Support for TLS

Johannes Stezenbach js at sig21.net
Tue Jan 25 20:58:38 GMT 2011


On Mon, Jan 24, 2011 at 09:06:40AM +0100, Sebastian Spaeth wrote:
> On Sat, 22 Jan 2011 21:59:53 +0100, Johannes Stezenbach <js at sig21.net> wrote:
> > On Sat, Jan 22, 2011 at 06:44:16PM +0100, Eshat Cakar wrote:
> > > WARNING: Error occured attempting to sync account remote: [Errno 1] _ssl.c:490: error:140770FC:SSL routines:SSL23_GET_SERVER_HELLO:unknown protocol
> > > Other combination do not work either.
> > > Since TLS is the new default (according to RFC) I would be happy if you could
> > > implement support for it.
> 
> > For TLS, I guess you need to add ssl_version=ssl.PROTOCOL_TLSv1 to the
> > ssl.wrap_socket() arguments.  See the Debian bug below for
> 
> Right, looking at
> http://docs.python.org/dev/library/ssl.html
> 
> it seems that the protocol version being used is negotiated by the local
> openssl library and the server, so I am a bit surprised that they are
> not doing the right thing by default (e.g. choosing v3 rather than v2 by
> default, and using TLS if needed).

I'm not sure how this is supposed to work in openssl either.  All
I know is that the IMAP server I use was upgraded and the new
version immediately disconnects when it sees an SSLv2 client hello.
That's how I found out offlineimap was trying to connect using SSLv2.

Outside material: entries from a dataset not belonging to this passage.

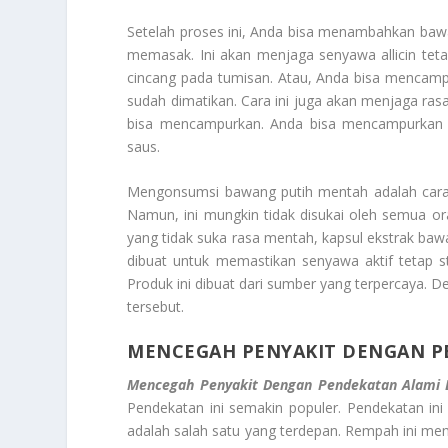
Setelah proses ini, Anda bisa menambahkan baw
memasak. Ini akan menjaga senyawa allicin tet
cincang pada tumisan. Atau, Anda bisa mencam
sudah dimatikan. Cara ini juga akan menjaga ra
bisa mencampurkan. Anda bisa mencampurkan b
saus.
Mengonsumsi bawang putih mentah adalah cara t
Namun, ini mungkin tidak disukai oleh semua o
yang tidak suka rasa mentah, kapsul ekstrak bawang
dibuat untuk memastikan senyawa aktif tetap sta
Produk ini dibuat dari sumber yang terpercaya.
tersebut.
MENCEGAH PENYAKIT DENGAN P
Mencegah Penyakit Dengan Pendekatan Alami
Pendekatan ini semakin populer. Pendekatan i
adalah salah satu yang terdepan. Rempah ini me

Currently I'm using a locally patched version of offlineimap
which specifies ssl.PROTOCOL_SSLv3.

> I am a bit hesitant to introduce yet another config option that only
> experts can set, I am rather a fan of having apps find out and do the
> right thing themselves.
> 
> So would the right thing here be to first try with
> ssl.PROTOCOL_TLSv1 and if that fails, to fall back to
> ssl.PROTOCOL_SSLv3 ?
> 
> We should probably not even offer SSLv2 anymore? Or do some servers
> still require it. It's not safe, as far as I know though, right?

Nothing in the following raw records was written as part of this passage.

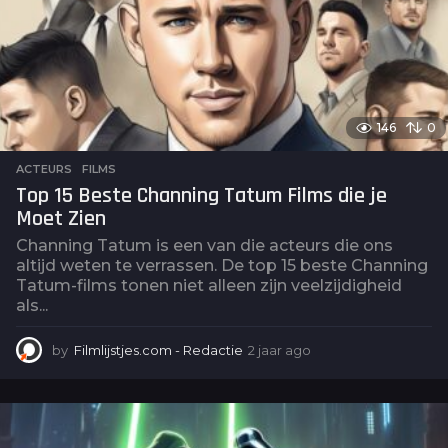
146
0
ACTEURS
,
FILMS
Top 15 Beste Channing Tatum Films die je
Moet Zien
Channing Tatum is een van die acteurs die ons
altijd weten te verrassen. De top 15 beste Channing
Tatum-films tonen niet alleen zijn veelzijdigheid
als...
by
Filmlijstjes.com - Redactie
2 jaar ago
2
j
a
a
r
a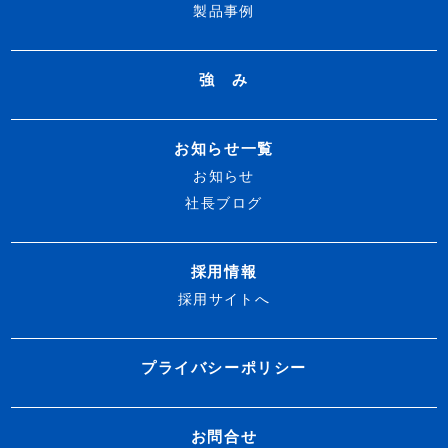
製品事例
強 み
お知らせ一覧
お知らせ
社長ブログ
採用情報
採用サイトへ
プライバシーポリシー
お問合せ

SSLv2 is broken, no one should use it.  I think the only reason
to support it would be for SSLv2-only servers (if those exist),
and even then we should print a big warning and require the user
to acknowledge that it is OK.  We must not silently fall back
to SSLv2 since it would allow an attacker to make you use
SSLv2 inadvertantly.

BTW, openssl-1.0.0 has SSLv2 disabled by default:
http://www.mail-archive.com/openssl-users@openssl.org/msg62049.html

But I'm not sure what this means for Python's ssl module.
I'm using Debian sid which currently still has openssl-0.9.8o.